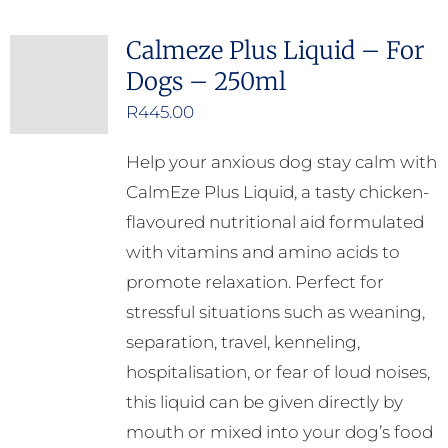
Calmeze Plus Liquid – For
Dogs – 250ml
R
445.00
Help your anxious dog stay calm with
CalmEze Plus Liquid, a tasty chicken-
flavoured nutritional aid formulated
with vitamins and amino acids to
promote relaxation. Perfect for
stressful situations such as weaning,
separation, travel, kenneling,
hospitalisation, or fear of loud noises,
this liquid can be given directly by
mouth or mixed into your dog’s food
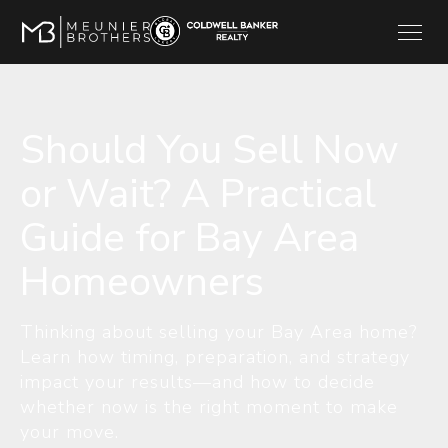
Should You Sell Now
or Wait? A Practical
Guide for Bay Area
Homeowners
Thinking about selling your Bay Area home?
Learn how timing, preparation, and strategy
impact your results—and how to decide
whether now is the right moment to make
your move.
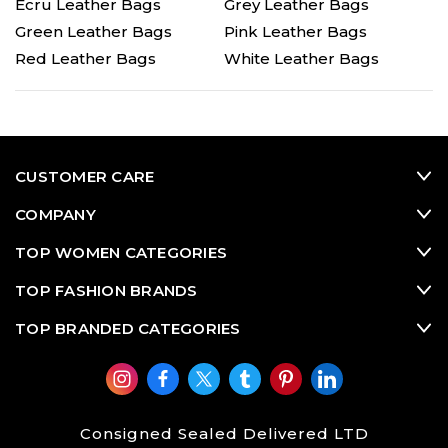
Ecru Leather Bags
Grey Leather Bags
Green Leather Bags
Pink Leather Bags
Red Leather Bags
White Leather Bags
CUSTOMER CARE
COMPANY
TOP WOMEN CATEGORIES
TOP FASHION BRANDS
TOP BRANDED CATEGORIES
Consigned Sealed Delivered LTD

------------------------------------------------------------------------

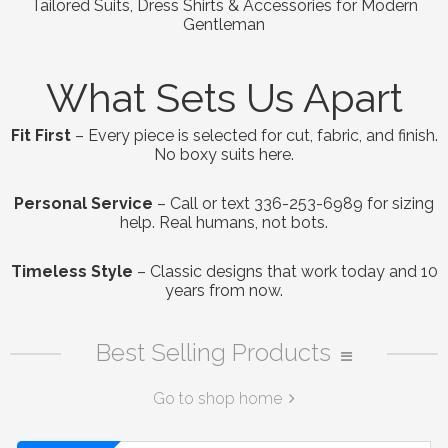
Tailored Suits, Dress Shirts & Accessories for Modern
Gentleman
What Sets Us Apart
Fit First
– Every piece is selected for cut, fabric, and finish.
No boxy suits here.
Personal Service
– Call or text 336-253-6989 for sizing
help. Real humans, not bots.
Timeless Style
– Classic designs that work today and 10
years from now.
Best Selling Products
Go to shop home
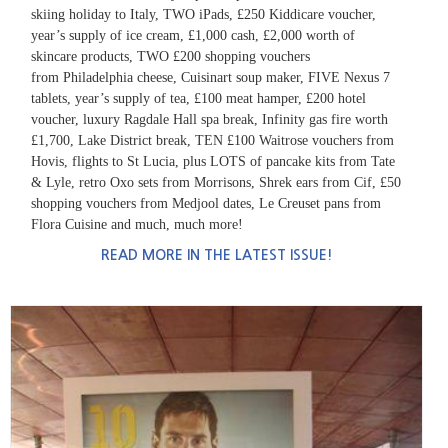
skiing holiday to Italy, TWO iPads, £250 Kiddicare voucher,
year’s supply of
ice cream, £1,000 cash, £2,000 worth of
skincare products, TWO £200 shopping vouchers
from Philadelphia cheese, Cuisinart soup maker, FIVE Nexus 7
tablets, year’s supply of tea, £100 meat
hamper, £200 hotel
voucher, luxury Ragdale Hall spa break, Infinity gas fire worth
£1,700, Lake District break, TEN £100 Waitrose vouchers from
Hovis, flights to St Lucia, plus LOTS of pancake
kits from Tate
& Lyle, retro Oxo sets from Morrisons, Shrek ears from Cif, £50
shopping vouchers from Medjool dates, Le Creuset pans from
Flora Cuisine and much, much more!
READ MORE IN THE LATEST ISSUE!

------------------------------------------------------------------------

WORK REQUIRED.
Your answer should consist of the lines above between those holding "this liquid can be given directly by" and "impact your results—and how to decide", inclusive, reproduced word for word and without pictures.

WRITTEN ANSWER.
this liquid can be given directly by
mouth or mixed into your dog’s food
Should You Sell Now
or Wait? A Practical
Guide for Bay Area
Homeowners
Thinking about selling your Bay Area home?
Learn how timing, preparation, and strategy
impact your results—and how to decide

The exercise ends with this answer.